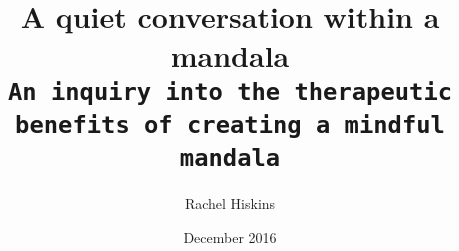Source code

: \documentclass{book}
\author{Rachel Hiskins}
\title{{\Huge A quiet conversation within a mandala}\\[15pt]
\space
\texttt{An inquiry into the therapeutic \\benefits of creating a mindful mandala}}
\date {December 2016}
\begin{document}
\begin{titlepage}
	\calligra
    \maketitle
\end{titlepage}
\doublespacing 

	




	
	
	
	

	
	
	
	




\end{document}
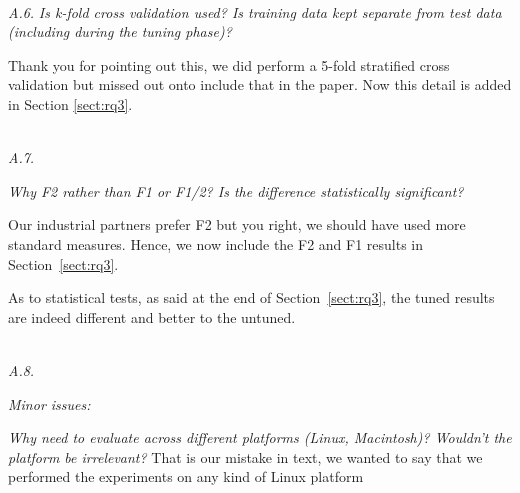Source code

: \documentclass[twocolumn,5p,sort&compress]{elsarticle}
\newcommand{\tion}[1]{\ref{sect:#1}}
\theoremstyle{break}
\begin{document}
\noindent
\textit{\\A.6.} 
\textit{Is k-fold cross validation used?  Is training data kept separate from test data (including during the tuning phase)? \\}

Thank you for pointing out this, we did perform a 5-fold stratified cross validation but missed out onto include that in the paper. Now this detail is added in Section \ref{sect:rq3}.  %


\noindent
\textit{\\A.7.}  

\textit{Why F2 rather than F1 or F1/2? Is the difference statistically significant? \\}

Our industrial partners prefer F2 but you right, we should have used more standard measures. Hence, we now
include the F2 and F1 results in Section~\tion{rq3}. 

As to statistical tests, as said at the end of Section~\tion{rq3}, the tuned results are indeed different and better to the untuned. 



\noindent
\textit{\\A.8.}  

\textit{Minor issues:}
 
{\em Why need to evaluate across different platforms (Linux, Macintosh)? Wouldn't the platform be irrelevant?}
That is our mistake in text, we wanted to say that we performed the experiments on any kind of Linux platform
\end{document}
§
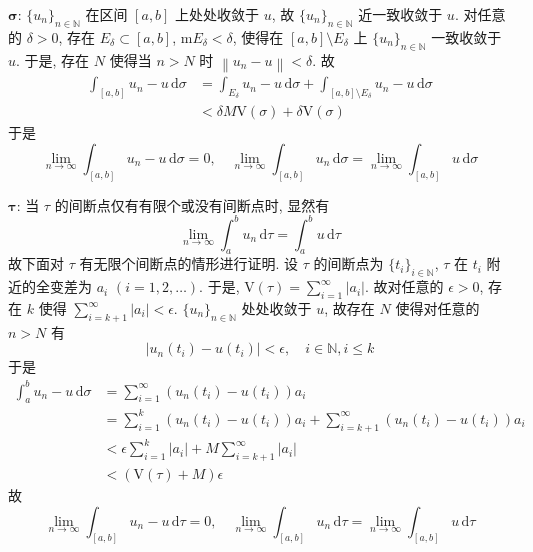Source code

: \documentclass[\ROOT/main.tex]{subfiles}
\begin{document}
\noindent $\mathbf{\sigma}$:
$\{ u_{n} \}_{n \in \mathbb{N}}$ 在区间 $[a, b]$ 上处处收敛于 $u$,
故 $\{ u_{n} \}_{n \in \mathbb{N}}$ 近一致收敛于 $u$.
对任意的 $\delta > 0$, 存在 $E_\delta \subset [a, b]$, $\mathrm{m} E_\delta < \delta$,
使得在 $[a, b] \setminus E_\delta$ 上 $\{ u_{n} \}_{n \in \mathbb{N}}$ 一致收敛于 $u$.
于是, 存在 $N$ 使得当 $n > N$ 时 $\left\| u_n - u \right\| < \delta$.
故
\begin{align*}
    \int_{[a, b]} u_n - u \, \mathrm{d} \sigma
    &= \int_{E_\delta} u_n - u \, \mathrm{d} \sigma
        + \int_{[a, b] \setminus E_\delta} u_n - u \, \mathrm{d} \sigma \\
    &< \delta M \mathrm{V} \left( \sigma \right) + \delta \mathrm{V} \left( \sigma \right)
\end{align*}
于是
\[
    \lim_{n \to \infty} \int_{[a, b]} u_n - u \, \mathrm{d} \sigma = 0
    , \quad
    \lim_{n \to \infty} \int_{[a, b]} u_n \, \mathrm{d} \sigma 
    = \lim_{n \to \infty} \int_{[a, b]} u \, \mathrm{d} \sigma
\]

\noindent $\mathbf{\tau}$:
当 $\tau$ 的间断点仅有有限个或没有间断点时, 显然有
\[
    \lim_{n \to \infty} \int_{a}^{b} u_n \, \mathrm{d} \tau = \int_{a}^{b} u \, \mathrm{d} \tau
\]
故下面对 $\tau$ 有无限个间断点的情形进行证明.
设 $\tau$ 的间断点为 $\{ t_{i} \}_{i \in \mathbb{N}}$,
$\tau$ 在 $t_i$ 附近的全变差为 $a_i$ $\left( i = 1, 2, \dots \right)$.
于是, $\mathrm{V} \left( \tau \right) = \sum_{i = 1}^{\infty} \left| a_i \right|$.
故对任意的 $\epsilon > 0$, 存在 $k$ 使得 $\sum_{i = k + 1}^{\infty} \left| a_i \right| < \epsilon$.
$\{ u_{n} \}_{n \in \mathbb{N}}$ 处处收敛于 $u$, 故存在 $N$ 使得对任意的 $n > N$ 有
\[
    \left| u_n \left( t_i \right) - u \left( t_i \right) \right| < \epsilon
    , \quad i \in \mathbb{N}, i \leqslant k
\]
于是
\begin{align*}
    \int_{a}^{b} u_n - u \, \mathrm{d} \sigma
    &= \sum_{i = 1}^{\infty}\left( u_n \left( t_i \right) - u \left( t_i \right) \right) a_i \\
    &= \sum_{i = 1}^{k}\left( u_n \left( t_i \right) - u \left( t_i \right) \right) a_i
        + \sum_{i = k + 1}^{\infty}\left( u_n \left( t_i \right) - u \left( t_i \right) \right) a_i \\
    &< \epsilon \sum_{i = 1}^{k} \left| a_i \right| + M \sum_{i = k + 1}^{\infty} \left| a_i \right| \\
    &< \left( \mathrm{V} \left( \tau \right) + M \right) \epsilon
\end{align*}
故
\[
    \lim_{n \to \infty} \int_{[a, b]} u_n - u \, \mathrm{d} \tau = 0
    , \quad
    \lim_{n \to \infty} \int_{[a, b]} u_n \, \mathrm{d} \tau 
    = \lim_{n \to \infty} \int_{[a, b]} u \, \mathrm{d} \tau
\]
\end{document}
§
Work to be completed: Filter the entries down to the lines holding the string "that". Copy each of those lines.

Response below:
Thank you for pointing out this, we did perform a 5-fold stratified cross validation but missed out onto include that in the paper. Now this detail is added in Section \ref{sect:rq3}.  %
That is our mistake in text, we wanted to say that we performed the experiments on any kind of Linux platform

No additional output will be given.